INGREDIENTS:
- 500 g Shanghai noodles
- Spring onions, chopped (garnish)
- Calamansi (optional)
- Bird’s eye chili (optional)
For the Soup:
- 2 kg beef leg bones with meat
- 500 g beef tendons
- 2 tbsp peppercorn
- 2 tbsp sea salt
- 3 pcs white onion, quartered
- Water
For the Gravy:
- 4 tbsp hibe (dried shrimps), powdered using coffee grinder
- 3 cups shrimp stock
- ½ cup cornstarch
- 2 tbsp patis
- 2 tbsp soy sauce
- 2 tbsp vinegar
- 1 tbsp sesame oil
- 4 cloves garlic, minced
- 1 medium shallot, minced
- Salt
- Cooking oil
HOW TO COOK:
For the Soup:
- Combine beef leg bones and beef tendons in a pot.
- Add water enough to cover the meat and bring it to a boil.
- Leave it boiling for 5 minutes.
- Drain the pot and rinse meat with running cold water to remove the scum. Set aside the meat.
- In the same pot, place the meat back together with all other soup ingredients,
- Pour enough water to cover meat then cover and bring to a boil.
- Simmer in low heat for 2 hours (add water if necessary and do not let it dry).
- Using a colander separate the liquid into a separate pot and set aside the tendons and beef leg.
- Meanwhile, extract the meat from the beef leg then set it aside, cut it into bite sized pieces.
- Place the bones (without the meat) together with tendons back into the pot, continue to simmer the stock for 1 more hour, season with sea salt if necessary.
- Remove the tendons then cut them into bite sized pieces, combine it with the beef meat.
- Continue to simmer gently while preparing the rest of the dish.
For the Gravy:
- Add oil then sauté garlic and shallots in a deep pan.
- Cook in low heat until shallots are soft.
- Add the powdered dried shrimps then continue to sauté for 2 minutes or until really fragrant.

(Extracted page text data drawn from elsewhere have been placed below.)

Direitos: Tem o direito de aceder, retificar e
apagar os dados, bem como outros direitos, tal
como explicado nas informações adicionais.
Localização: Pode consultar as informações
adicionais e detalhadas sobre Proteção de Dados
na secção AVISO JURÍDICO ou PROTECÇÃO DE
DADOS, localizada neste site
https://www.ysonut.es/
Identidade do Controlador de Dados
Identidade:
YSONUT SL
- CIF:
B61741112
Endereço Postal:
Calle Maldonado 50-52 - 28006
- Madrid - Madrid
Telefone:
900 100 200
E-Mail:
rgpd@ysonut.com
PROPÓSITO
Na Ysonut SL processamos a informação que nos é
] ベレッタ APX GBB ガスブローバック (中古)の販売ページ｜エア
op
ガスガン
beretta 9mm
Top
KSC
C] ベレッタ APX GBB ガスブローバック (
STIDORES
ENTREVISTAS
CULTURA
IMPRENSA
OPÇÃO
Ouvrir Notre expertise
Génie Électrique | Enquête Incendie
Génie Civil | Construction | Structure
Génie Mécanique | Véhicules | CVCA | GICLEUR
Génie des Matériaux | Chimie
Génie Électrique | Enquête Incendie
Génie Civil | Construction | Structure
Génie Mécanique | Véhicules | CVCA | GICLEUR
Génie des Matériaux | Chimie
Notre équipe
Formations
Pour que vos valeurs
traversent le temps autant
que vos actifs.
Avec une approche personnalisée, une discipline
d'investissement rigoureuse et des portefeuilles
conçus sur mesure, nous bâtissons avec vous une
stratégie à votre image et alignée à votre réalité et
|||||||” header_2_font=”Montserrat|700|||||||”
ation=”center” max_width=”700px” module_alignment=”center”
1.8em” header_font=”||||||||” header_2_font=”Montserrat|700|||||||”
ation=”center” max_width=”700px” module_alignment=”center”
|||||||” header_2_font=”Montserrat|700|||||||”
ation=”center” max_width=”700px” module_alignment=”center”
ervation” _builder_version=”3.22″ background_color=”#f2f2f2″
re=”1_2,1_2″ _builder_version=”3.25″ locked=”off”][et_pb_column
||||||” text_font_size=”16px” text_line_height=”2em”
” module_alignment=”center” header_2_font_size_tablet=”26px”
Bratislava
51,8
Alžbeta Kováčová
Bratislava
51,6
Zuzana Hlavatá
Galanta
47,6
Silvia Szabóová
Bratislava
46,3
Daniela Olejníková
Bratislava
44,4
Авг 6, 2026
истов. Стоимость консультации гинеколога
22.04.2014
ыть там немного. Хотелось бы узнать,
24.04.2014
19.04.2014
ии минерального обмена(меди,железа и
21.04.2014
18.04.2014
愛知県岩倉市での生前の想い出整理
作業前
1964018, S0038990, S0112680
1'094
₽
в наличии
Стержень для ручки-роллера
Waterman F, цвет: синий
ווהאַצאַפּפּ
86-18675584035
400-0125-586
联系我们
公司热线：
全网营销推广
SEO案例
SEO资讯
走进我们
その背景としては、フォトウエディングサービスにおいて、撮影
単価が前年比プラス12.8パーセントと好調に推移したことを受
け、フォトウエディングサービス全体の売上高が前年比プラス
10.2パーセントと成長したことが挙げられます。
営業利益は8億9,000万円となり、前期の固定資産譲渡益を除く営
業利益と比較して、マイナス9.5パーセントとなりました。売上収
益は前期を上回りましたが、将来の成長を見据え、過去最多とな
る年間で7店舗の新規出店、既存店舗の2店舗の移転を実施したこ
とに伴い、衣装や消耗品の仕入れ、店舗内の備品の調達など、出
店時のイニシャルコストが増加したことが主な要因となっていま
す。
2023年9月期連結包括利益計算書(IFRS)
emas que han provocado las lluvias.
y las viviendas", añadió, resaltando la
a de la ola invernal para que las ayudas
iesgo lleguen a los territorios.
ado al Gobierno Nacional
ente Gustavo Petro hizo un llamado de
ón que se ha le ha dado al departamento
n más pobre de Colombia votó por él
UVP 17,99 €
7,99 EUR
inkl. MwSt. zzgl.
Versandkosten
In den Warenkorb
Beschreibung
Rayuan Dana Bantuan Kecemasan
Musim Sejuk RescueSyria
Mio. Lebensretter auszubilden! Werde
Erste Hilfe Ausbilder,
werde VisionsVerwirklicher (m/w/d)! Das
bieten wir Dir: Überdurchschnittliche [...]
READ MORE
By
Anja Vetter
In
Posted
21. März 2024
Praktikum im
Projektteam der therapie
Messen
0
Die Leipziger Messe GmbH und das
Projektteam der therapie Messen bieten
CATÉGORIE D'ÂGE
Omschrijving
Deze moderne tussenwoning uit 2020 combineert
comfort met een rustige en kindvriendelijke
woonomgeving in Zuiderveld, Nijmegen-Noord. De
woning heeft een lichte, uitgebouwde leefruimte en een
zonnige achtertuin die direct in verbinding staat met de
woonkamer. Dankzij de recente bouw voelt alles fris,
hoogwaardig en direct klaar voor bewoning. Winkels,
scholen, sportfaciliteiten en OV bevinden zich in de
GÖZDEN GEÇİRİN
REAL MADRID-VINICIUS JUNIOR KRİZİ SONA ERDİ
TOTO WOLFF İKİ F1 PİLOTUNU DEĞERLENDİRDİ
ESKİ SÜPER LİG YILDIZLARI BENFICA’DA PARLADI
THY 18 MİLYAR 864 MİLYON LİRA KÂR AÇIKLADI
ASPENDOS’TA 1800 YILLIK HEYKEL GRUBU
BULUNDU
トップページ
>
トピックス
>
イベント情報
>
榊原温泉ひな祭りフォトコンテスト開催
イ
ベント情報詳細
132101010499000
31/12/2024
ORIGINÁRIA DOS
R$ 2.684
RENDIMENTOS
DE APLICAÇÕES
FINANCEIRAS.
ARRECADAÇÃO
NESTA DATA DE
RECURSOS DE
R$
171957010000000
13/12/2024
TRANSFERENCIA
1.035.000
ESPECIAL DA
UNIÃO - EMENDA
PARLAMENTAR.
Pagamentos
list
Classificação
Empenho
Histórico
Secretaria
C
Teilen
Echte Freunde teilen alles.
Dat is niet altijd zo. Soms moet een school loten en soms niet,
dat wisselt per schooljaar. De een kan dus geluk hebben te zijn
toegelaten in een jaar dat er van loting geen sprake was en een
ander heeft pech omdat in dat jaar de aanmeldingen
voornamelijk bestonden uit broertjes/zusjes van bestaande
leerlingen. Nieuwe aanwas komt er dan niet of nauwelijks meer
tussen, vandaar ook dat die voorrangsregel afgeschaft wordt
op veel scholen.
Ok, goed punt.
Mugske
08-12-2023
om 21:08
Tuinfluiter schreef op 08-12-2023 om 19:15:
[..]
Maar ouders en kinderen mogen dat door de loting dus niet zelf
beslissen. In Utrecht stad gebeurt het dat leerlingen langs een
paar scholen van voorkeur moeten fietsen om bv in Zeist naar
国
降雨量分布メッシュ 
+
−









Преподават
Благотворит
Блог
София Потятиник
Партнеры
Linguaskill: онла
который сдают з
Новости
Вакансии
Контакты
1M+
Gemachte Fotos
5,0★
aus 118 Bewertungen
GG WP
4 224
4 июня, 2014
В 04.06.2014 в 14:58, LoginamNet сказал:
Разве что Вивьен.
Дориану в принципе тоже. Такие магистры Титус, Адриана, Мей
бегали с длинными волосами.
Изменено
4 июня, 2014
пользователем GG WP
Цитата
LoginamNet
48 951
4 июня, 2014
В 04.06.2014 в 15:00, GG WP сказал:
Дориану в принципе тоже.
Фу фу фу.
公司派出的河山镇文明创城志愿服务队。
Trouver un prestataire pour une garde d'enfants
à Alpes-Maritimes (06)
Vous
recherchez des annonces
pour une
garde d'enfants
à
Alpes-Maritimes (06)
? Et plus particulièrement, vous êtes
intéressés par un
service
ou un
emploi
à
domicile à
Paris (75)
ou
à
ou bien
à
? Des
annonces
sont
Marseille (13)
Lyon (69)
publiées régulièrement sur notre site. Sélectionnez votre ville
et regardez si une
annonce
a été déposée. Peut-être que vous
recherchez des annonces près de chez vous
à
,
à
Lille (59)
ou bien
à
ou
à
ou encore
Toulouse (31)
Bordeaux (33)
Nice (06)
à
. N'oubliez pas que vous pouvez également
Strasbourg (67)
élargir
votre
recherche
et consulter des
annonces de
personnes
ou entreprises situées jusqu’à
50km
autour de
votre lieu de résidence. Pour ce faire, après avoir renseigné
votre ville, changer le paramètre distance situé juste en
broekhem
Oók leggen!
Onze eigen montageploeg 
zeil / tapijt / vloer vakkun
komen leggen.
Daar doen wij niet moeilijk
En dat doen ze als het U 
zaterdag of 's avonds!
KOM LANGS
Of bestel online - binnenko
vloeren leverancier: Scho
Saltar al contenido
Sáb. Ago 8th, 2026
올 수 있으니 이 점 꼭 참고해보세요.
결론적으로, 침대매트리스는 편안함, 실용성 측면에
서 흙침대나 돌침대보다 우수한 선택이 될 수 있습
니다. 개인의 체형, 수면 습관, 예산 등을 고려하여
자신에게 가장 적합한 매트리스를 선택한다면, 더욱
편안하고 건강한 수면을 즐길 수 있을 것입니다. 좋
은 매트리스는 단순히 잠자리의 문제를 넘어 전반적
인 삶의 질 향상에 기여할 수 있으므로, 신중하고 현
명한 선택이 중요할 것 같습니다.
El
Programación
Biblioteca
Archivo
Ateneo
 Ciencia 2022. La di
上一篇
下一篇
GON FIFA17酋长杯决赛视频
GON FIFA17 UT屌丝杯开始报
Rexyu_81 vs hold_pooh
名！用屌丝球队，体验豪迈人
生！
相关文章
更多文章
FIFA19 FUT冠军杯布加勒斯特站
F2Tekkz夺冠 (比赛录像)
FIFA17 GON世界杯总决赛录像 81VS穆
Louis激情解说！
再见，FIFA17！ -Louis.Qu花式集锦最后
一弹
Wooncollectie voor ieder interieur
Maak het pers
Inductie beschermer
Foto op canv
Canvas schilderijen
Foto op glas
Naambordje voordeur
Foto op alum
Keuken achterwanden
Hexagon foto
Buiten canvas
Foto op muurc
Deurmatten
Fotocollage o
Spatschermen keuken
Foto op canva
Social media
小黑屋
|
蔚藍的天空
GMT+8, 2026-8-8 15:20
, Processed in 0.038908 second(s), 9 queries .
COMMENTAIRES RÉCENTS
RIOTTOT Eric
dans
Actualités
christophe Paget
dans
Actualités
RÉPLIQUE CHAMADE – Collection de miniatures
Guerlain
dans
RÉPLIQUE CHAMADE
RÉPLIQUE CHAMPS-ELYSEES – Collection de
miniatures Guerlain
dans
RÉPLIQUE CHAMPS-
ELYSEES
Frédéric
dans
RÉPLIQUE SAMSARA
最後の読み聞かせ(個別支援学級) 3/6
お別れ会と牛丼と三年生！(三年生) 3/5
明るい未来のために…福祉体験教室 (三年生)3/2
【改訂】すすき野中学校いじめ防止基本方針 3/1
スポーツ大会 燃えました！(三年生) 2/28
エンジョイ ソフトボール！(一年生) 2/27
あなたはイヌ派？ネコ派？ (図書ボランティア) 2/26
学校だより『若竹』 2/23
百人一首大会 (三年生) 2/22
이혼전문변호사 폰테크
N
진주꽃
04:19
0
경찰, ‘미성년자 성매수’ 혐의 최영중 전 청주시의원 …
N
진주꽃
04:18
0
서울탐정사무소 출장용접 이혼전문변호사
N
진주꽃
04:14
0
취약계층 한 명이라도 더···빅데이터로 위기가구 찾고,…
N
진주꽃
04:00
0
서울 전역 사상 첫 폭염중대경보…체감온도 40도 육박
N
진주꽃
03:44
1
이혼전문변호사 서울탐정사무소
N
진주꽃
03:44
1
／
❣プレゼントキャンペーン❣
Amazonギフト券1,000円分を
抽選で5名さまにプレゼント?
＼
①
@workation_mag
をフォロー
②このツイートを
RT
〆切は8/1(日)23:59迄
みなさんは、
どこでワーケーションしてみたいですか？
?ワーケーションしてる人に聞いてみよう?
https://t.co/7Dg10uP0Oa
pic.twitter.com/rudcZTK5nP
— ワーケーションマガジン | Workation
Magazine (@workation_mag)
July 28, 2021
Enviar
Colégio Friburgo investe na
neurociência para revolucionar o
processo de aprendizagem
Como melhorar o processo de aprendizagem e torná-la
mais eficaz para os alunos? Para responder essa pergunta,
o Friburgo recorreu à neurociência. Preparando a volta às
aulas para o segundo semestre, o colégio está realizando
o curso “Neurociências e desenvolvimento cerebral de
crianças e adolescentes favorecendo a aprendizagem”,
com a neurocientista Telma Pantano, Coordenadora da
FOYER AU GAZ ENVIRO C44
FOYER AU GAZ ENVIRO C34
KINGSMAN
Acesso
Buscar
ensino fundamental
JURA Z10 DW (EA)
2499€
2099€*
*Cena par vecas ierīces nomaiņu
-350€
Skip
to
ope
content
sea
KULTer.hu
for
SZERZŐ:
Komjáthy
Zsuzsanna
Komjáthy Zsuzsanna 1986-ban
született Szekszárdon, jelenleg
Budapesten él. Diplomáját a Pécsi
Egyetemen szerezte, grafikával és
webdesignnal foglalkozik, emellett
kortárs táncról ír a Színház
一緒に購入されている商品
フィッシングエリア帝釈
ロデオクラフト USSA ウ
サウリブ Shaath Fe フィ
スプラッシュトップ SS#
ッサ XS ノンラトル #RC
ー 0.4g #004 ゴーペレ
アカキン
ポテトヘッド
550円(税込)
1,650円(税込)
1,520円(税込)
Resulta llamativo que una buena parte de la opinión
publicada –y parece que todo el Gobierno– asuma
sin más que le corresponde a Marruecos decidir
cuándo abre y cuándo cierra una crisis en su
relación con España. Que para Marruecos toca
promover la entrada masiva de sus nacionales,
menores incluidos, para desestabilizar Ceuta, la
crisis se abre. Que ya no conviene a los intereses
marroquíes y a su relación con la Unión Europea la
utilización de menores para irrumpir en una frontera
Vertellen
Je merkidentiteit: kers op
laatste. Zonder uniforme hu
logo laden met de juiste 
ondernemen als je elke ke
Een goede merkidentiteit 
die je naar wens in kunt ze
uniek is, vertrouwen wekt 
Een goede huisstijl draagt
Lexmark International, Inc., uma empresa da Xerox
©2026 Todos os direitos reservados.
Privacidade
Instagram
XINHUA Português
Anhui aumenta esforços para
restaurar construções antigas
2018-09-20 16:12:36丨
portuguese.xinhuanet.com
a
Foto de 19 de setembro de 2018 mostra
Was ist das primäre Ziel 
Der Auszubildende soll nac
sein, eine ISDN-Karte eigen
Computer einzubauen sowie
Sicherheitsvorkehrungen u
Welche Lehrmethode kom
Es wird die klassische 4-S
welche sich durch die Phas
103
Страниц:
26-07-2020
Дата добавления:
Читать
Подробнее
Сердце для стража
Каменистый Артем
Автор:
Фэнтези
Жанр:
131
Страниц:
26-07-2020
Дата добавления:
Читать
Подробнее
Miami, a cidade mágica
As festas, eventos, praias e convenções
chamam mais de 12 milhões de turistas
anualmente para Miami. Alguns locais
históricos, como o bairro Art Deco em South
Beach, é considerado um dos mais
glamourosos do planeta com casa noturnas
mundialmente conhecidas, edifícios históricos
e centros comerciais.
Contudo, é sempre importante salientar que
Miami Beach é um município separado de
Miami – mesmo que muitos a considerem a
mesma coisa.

- Combine all remaining gravy ingredients together in a bowl and mix until free of lumps.
- Pour into the pan, let it boil and simmer until thick in consistency.
- Turn off the heat then set it aside.
For the Noodle Soup:
- Cook noodles according to packet instructions, drain, then place in serving bowls.
- Add some of the tendons and beef then ladle some hot soup, top it a good amount of gravy then garnish with spring onions. Enjoy!